■ What is asked:
Rewrite the rows from the line containing "pose: elev=63.9 azim=274.2" through the line containing "Dot at: (257, 235)", changing every "roll" to "bank" and leaving all else unchanged. Output only those lines.

+++ Records provided

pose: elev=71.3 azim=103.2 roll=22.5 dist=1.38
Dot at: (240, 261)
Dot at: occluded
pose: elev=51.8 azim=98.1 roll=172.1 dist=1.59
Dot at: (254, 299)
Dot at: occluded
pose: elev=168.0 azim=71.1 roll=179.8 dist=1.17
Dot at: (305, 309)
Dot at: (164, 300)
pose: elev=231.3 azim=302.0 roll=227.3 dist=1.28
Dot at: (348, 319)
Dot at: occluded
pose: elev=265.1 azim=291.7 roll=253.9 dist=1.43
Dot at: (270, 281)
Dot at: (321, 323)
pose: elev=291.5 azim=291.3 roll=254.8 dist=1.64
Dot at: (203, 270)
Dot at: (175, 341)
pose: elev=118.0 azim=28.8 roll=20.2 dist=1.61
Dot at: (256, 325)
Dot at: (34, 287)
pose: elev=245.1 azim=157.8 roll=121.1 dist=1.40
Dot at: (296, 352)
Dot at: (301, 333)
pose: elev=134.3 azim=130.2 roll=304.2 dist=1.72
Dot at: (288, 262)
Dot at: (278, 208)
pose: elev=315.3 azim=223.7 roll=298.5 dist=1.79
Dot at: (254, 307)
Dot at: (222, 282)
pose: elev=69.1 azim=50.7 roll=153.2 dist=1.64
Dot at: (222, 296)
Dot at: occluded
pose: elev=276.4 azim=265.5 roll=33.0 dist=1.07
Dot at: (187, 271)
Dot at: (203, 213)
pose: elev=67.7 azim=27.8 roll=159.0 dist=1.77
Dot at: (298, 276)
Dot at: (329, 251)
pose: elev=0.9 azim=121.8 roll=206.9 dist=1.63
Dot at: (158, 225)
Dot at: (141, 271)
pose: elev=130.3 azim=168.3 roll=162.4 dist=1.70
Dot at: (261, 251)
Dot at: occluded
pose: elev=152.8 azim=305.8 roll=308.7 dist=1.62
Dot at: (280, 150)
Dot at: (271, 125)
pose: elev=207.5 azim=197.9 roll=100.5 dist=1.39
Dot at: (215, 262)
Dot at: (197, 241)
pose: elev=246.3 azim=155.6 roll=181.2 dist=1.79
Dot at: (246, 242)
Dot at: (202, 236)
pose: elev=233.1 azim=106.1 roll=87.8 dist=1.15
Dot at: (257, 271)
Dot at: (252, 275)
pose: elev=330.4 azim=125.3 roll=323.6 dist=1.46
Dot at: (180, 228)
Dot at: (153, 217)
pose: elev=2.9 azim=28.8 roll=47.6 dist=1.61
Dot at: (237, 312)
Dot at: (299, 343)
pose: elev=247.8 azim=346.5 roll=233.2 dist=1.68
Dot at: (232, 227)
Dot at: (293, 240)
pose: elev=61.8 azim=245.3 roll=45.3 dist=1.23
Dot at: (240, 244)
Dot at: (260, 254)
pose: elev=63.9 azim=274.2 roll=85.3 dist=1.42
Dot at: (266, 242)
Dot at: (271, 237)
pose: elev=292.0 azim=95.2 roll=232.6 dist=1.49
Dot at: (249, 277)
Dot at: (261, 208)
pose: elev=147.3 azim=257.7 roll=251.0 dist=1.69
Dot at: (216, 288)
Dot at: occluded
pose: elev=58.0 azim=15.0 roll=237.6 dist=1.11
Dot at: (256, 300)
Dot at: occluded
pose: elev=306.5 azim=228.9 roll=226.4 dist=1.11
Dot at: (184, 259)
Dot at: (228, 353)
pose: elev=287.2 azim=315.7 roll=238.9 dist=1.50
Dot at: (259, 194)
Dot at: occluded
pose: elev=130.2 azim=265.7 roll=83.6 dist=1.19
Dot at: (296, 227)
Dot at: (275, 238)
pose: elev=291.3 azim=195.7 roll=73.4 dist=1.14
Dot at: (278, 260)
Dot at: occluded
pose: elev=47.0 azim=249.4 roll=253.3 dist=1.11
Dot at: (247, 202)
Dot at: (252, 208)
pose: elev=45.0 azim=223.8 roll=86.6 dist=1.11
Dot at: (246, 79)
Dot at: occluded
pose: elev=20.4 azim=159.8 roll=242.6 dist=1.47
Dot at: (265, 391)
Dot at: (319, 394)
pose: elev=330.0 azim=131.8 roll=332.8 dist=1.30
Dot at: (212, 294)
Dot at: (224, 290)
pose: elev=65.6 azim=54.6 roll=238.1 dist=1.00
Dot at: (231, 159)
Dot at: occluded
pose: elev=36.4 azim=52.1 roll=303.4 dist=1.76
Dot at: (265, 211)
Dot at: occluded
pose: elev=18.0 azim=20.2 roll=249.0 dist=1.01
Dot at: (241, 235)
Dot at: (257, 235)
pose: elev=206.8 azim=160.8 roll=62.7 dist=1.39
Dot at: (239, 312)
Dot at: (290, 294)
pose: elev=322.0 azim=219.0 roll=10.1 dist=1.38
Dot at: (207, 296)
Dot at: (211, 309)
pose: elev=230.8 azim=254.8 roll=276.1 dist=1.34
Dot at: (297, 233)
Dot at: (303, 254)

++++++

■ Answer to the problem:
pose: elev=63.9 azim=274.2 bank=85.3 dist=1.42
Dot at: (266, 242)
Dot at: (271, 237)
pose: elev=292.0 azim=95.2 bank=232.6 dist=1.49
Dot at: (249, 277)
Dot at: (261, 208)
pose: elev=147.3 azim=257.7 bank=251.0 dist=1.69
Dot at: (216, 288)
Dot at: occluded
pose: elev=58.0 azim=15.0 bank=237.6 dist=1.11
Dot at: (256, 300)
Dot at: occluded
pose: elev=306.5 azim=228.9 bank=226.4 dist=1.11
Dot at: (184, 259)
Dot at: (228, 353)
pose: elev=287.2 azim=315.7 bank=238.9 dist=1.50
Dot at: (259, 194)
Dot at: occluded
pose: elev=130.2 azim=265.7 bank=83.6 dist=1.19
Dot at: (296, 227)
Dot at: (275, 238)
pose: elev=291.3 azim=195.7 bank=73.4 dist=1.14
Dot at: (278, 260)
Dot at: occluded
pose: elev=47.0 azim=249.4 bank=253.3 dist=1.11
Dot at: (247, 202)
Dot at: (252, 208)
pose: elev=45.0 azim=223.8 bank=86.6 dist=1.11
Dot at: (246, 79)
Dot at: occluded
pose: elev=20.4 azim=159.8 bank=242.6 dist=1.47
Dot at: (265, 391)
Dot at: (319, 394)
pose: elev=330.0 azim=131.8 bank=332.8 dist=1.30
Dot at: (212, 294)
Dot at: (224, 290)
pose: elev=65.6 azim=54.6 bank=238.1 dist=1.00
Dot at: (231, 159)
Dot at: occluded
pose: elev=36.4 azim=52.1 bank=303.4 dist=1.76
Dot at: (265, 211)
Dot at: occluded
pose: elev=18.0 azim=20.2 bank=249.0 dist=1.01
Dot at: (241, 235)
Dot at: (257, 235)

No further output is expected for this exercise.